Besides being underwritten by newsreel companies and publicity-hungry organizations, Terry’s act was even facilitated by indulgent city governments. The El Paso City Council initially refused to grant permission for Terry to walk a tightrope, their only concern being that crowds might trample San Jacinto Park. In Oakland, he walked on a slack rope tied to the 14th floor of City Hall. Telling the San Francisco Chronicle that he hoped to die with his boots on, Terry said that it was “just as easy to fall and beak your neck from a one-story building as it is from a 20-story skyscraper, and not half so much fun walking so close to the ground as it is way up in the sky.”
Despite his far-flung travels, Chicago had been Terry’s home base. The tightrope walk from the Mather Tower and the Carbide & Carbon Building on September 27, 1929 was by far the most dramatic stunt of his career, but it certainly wasn't his only Chicago landmark–inspired exploit. In addition to jumping out of an airplane without a parachute, Terry’s past capers had included dancing on the vane atop the Montgomery Ward Tower Building and walking on the girders of the unfinished Willoughby Tower.
Four weeks after his tightrope walk, the French film company Pathé inked a contract to film Terry skating along the ledges of the Stevens Hotel (now the Hilton Chicago). Three days after the scheduled stunt, Terry showed up to tumble in skates for the newsreel camera. He later told Billboard that he was late because he was teaching himself how to skate. (In actuality, falling down in roller skates around the ledges of tall buildings had long been part of Terry’s repertoire.)
Leaving Chicago for Staten Island, Jimmy Terry mysteriously changed his stage name to Norman J. Terry. On September 21, 1930, Terry crept across the sagging catwalk of the unfinished span now known as the George Washington Bridge, avoiding the watchmen who had intercepted him at the bridge the day before. His arms and legs taped with gauze, he wore a corset and a wooden brace to protect his ribs and back. As usual, he was wearing gym shoes.
Leaping into the Hudson from well over 200 feet, it would have been a world-record jump. Terry held an enormous blue banner above his head as he fell; in addition to the obvious benefit of making the leap more photogenic, he had hoped the streaming fabric would help keep him vertical.

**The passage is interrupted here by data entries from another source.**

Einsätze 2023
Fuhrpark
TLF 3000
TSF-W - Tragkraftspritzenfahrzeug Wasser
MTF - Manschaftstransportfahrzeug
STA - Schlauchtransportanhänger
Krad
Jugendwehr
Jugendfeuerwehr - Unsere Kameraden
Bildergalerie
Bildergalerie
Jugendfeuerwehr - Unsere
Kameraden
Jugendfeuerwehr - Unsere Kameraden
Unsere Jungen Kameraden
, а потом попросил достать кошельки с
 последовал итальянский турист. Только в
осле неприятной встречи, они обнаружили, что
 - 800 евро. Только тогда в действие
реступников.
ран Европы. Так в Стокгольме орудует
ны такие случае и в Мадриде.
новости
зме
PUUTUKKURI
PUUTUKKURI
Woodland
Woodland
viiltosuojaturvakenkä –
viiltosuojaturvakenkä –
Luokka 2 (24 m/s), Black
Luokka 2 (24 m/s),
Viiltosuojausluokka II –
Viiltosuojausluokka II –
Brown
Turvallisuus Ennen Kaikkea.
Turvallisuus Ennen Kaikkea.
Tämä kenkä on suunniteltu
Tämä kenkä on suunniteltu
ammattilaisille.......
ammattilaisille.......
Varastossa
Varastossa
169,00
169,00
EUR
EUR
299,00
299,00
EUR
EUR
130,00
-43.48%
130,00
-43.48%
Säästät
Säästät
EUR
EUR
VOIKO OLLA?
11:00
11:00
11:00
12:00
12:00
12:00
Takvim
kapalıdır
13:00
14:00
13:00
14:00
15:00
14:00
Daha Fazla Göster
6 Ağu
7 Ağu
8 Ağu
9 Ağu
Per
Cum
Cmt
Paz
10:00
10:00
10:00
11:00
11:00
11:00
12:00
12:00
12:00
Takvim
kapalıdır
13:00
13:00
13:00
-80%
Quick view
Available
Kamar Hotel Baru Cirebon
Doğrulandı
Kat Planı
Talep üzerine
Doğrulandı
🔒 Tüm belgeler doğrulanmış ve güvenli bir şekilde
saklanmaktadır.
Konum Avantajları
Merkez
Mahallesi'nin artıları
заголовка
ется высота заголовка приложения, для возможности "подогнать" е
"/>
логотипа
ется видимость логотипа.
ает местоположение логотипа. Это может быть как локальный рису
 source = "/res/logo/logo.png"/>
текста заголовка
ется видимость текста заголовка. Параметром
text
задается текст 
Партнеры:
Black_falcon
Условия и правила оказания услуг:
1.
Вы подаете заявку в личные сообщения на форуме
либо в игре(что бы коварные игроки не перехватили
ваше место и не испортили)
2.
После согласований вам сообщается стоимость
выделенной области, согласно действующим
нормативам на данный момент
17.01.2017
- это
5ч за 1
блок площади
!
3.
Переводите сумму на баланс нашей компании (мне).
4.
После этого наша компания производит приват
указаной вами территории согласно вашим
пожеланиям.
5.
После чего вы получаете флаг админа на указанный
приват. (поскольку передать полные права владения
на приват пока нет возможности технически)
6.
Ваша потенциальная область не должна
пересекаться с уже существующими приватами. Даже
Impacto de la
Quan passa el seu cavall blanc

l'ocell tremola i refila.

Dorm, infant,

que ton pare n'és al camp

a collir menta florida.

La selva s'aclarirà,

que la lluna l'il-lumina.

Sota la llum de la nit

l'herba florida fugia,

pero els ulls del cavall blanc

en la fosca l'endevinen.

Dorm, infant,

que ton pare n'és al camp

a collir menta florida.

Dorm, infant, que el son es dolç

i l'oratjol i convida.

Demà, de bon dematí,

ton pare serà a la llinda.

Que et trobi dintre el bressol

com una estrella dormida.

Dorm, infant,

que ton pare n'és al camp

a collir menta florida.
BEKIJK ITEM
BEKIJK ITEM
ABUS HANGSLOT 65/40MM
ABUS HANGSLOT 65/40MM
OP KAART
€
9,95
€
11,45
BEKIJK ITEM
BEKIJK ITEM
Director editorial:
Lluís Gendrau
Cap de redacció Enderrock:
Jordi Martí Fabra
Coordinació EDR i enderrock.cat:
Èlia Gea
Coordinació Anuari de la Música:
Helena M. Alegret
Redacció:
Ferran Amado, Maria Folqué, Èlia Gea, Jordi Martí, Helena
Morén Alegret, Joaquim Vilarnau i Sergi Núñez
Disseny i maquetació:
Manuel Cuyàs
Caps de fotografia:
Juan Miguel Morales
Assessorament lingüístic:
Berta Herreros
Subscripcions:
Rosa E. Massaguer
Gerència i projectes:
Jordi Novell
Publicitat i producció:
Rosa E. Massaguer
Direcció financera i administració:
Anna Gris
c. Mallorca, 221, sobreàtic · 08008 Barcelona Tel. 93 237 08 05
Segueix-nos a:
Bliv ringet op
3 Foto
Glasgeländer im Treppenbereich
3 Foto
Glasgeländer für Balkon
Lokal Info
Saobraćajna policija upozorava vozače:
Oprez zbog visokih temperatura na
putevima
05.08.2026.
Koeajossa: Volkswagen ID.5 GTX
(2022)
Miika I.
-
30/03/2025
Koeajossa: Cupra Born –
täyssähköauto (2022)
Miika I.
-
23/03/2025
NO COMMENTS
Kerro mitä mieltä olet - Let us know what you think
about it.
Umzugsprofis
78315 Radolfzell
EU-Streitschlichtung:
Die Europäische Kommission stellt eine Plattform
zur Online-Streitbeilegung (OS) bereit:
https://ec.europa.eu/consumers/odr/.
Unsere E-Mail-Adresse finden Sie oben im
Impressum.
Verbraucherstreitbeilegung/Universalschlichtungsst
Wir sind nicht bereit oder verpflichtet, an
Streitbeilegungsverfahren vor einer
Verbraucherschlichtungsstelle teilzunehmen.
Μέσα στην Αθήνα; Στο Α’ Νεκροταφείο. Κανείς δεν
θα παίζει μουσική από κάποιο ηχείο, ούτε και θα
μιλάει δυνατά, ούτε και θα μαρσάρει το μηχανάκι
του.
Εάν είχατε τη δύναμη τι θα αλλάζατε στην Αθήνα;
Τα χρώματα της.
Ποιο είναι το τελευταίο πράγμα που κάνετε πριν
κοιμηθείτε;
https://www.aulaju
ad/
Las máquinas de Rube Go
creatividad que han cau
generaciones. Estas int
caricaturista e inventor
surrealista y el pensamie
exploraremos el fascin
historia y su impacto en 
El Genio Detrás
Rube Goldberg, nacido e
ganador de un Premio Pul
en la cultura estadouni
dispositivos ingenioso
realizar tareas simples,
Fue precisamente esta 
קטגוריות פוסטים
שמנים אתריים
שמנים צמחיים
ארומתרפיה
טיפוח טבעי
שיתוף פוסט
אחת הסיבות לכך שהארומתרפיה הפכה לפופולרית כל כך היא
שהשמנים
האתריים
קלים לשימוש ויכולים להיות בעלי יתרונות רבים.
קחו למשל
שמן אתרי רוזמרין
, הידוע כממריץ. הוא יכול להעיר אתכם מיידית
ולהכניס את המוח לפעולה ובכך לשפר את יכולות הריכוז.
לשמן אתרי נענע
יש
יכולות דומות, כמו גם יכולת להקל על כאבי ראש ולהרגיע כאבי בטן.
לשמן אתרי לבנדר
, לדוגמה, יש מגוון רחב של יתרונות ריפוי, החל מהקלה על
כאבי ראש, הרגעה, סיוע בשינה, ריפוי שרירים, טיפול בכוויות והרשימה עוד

Instead, Terry hit the water on his back, the impact killing him instantly. He was 24 years old.
Predictably, the fallout from his death became a media circus. Terry's manager was held on a technical charge of homicide, which was later dismissed. The New York Daily News, which ran a front-page picture of Terry’s “leap of death,” explained that it had “merely contracted for exclusive rights to the pictures and the story” but had played no role in the planning or execution of the stunt.
Terry was the ninth person to die at the Hudson River bridge. The others who lost their lives were engaged in high-risk construction work — the same profession Johnny Andrews had left behind for a life as a stuntman.
Two days after Terry was laid to rest in Guardian Angel cemetery in Cadogan, the local movie theater ran a benefit for his mother, which showed several reels of his stunts. Because it was an outtake, it is unlikely the audience saw this footage of Jimmy Terry strumming a ukulele above Chicago, his adopted town, and vowing in song that he wasn’t going to walk ropes anymore.